### Set task
Rewrite the lines below as a numbered list, leaving out any blank ones.

(Saved data entries)

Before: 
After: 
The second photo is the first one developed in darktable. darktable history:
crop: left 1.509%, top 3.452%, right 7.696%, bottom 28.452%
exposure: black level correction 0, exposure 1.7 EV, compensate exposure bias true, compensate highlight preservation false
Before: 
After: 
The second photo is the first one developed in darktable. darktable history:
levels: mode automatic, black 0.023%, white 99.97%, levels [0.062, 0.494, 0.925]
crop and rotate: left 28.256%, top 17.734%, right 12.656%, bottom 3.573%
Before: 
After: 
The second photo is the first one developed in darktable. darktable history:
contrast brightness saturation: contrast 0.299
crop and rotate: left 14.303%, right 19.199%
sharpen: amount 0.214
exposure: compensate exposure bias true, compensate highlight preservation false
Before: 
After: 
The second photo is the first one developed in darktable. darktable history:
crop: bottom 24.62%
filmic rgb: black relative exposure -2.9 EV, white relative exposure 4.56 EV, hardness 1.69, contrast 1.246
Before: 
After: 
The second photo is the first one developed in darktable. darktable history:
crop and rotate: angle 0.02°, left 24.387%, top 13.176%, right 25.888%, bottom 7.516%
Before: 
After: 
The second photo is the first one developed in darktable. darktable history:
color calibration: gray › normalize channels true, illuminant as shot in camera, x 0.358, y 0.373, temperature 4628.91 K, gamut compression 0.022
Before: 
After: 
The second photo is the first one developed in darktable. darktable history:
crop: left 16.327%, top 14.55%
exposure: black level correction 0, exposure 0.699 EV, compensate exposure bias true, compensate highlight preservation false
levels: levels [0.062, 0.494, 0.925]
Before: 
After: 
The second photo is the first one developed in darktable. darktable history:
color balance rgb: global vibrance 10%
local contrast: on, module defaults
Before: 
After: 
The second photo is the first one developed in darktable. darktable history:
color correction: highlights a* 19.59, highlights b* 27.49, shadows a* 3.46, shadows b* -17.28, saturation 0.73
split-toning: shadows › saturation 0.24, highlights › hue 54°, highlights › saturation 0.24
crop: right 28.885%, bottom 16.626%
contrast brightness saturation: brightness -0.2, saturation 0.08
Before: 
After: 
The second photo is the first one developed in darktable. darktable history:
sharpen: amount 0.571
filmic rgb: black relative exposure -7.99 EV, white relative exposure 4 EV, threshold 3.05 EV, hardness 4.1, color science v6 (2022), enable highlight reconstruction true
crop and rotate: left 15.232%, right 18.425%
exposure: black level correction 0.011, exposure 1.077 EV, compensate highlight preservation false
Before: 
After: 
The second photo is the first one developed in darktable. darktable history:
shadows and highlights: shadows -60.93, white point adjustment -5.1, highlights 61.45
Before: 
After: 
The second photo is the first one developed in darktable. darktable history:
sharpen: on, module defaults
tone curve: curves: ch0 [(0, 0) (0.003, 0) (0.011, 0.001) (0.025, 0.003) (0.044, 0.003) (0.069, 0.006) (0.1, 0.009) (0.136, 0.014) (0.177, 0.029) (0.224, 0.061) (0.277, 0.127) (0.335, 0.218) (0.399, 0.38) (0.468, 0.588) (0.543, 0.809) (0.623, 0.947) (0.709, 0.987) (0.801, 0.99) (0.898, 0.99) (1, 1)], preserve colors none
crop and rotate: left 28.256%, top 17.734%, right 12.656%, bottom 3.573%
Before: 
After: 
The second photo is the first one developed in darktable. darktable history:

### Exercise solution
1. Before: 
2. After: 
3. The second photo is the first one developed in darktable. darktable history:
4. crop: left 1.509%, top 3.452%, right 7.696%, bottom 28.452%
5. exposure: black level correction 0, exposure 1.7 EV, compensate exposure bias true, compensate highlight preservation false
6. Before: 
7. After: 
8. The second photo is the first one developed in darktable. darktable history:
9. levels: mode automatic, black 0.023%, white 99.97%, levels [0.062, 0.494, 0.925]
10. crop and rotate: left 28.256%, top 17.734%, right 12.656%, bottom 3.573%
11. Before: 
12. After: 
13. The second photo is the first one developed in darktable. darktable history:
14. contrast brightness saturation: contrast 0.299
15. crop and rotate: left 14.303%, right 19.199%
16. sharpen: amount 0.214
17. exposure: compensate exposure bias true, compensate highlight preservation false
18. Before: 
19. After: 
20. The second photo is the first one developed in darktable. darktable history:
21. crop: bottom 24.62%
22. filmic rgb: black relative exposure -2.9 EV, white relative exposure 4.56 EV, hardness 1.69, contrast 1.246
23. Before: 
24. After: 
25. The second photo is the first one developed in darktable. darktable history:
26. crop and rotate: angle 0.02°, left 24.387%, top 13.176%, right 25.888%, bottom 7.516%
27. Before: 
28. After: 
29. The second photo is the first one developed in darktable. darktable history:
30. color calibration: gray › normalize channels true, illuminant as shot in camera, x 0.358, y 0.373, temperature 4628.91 K, gamut compression 0.022
31. Before: 
32. After: 
33. The second photo is the first one developed in darktable. darktable history:
34. crop: left 16.327%, top 14.55%
35. exposure: black level correction 0, exposure 0.699 EV, compensate exposure bias true, compensate highlight preservation false
36. levels: levels [0.062, 0.494, 0.925]
37. Before: 
38. After: 
39. The second photo is the first one developed in darktable. darktable history:
40. color balance rgb: global vibrance 10%
41. local contrast: on, module defaults
42. Before: 
43. After: 
44. The second photo is the first one developed in darktable. darktable history:
45. color correction: highlights a* 19.59, highlights b* 27.49, shadows a* 3.46, shadows b* -17.28, saturation 0.73
46. split-toning: shadows › saturation 0.24, highlights › hue 54°, highlights › saturation 0.24
47. crop: right 28.885%, bottom 16.626%
48. contrast brightness saturation: brightness -0.2, saturation 0.08
49. Before: 
50. After: 
51. The second photo is the first one developed in darktable. darktable history:
52. sharpen: amount 0.571
53. filmic rgb: black relative exposure -7.99 EV, white relative exposure 4 EV, threshold 3.05 EV, hardness 4.1, color science v6 (2022), enable highlight reconstruction true
54. crop and rotate: left 15.232%, right 18.425%
55. exposure: black level correction 0.011, exposure 1.077 EV, compensate highlight preservation false
56. Before: 
57. After: 
58. The second photo is the first one developed in darktable. darktable history:
59. shadows and highlights: shadows -60.93, white point adjustment -5.1, highlights 61.45
60. Before: 
61. After: 
62. The second photo is the first one developed in darktable. darktable history:
63. sharpen: on, module defaults
64. tone curve: curves: ch0 [(0, 0) (0.003, 0) (0.011, 0.001) (0.025, 0.003) (0.044, 0.003) (0.069, 0.006) (0.1, 0.009) (0.136, 0.014) (0.177, 0.029) (0.224, 0.061) (0.277, 0.127) (0.335, 0.218) (0.399, 0.38) (0.468, 0.588) (0.543, 0.809) (0.623, 0.947) (0.709, 0.987) (0.801, 0.99) (0.898, 0.99) (1, 1)], preserve colors none
65. crop and rotate: left 28.256%, top 17.734%, right 12.656%, bottom 3.573%
66. Before: 
67. After: 
68. The second photo is the first one developed in darktable. darktable history:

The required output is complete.